Requisitos del ejercicio >>
Extrae de los datos, sin modificarlas, las líneas que empiezan en la que contiene "left elbow: (696, 260, -18)" y terminan en la que contiene "right ankle: (591, 526, -24)", ambas incluidas.

☆ ☆ ☆ ☆

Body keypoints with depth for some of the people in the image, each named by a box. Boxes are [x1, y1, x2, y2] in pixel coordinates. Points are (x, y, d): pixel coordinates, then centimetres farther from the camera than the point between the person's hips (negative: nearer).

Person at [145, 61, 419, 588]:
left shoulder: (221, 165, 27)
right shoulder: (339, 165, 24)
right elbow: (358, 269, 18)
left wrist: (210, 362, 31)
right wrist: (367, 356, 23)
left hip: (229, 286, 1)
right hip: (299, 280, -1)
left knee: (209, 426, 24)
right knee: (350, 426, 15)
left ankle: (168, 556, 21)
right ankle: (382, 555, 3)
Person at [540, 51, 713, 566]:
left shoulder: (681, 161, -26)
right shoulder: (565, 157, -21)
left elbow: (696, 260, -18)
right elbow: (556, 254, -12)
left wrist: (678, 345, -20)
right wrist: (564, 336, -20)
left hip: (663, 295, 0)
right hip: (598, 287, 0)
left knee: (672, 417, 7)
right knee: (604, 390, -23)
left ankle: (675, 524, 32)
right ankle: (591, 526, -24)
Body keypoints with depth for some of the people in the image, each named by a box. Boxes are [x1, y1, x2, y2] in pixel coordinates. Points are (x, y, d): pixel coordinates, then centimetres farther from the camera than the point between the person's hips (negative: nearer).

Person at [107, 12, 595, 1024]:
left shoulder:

☆ ☆ ☆ ☆

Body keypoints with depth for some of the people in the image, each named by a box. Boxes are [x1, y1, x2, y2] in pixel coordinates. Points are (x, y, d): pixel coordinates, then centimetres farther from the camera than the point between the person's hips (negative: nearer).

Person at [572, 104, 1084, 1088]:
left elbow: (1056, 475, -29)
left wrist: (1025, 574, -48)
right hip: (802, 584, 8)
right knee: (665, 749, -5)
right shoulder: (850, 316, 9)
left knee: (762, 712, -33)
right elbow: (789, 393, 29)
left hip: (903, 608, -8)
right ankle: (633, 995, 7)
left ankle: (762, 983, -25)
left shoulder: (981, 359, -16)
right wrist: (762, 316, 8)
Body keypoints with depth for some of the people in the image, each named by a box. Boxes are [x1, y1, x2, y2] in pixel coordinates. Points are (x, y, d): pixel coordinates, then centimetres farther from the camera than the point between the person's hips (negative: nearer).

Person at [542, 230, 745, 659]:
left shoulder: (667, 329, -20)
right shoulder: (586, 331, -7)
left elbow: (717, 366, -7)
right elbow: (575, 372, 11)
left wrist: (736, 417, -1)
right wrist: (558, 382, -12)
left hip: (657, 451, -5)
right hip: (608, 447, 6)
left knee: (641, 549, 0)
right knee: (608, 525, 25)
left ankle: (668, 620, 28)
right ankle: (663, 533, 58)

☆ ☆ ☆ ☆

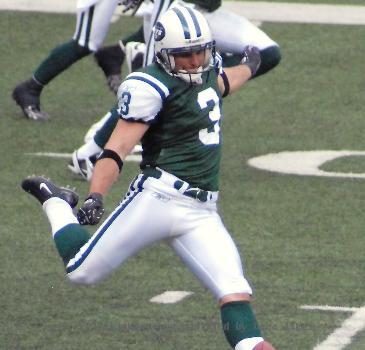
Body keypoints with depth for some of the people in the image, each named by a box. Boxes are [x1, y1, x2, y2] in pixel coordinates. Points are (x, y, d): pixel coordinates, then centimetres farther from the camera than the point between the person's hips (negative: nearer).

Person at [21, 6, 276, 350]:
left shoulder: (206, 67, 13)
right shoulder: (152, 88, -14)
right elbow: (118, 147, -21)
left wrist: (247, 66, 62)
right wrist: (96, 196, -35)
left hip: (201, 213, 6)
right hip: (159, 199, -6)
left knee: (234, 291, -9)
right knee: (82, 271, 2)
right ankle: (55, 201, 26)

☆ ☆ ☆ ☆

Respuesta del ejercicio >>
left elbow: (696, 260, -18)
right elbow: (556, 254, -12)
left wrist: (678, 345, -20)
right wrist: (564, 336, -20)
left hip: (663, 295, 0)
right hip: (598, 287, 0)
left knee: (672, 417, 7)
right knee: (604, 390, -23)
left ankle: (675, 524, 32)
right ankle: (591, 526, -24)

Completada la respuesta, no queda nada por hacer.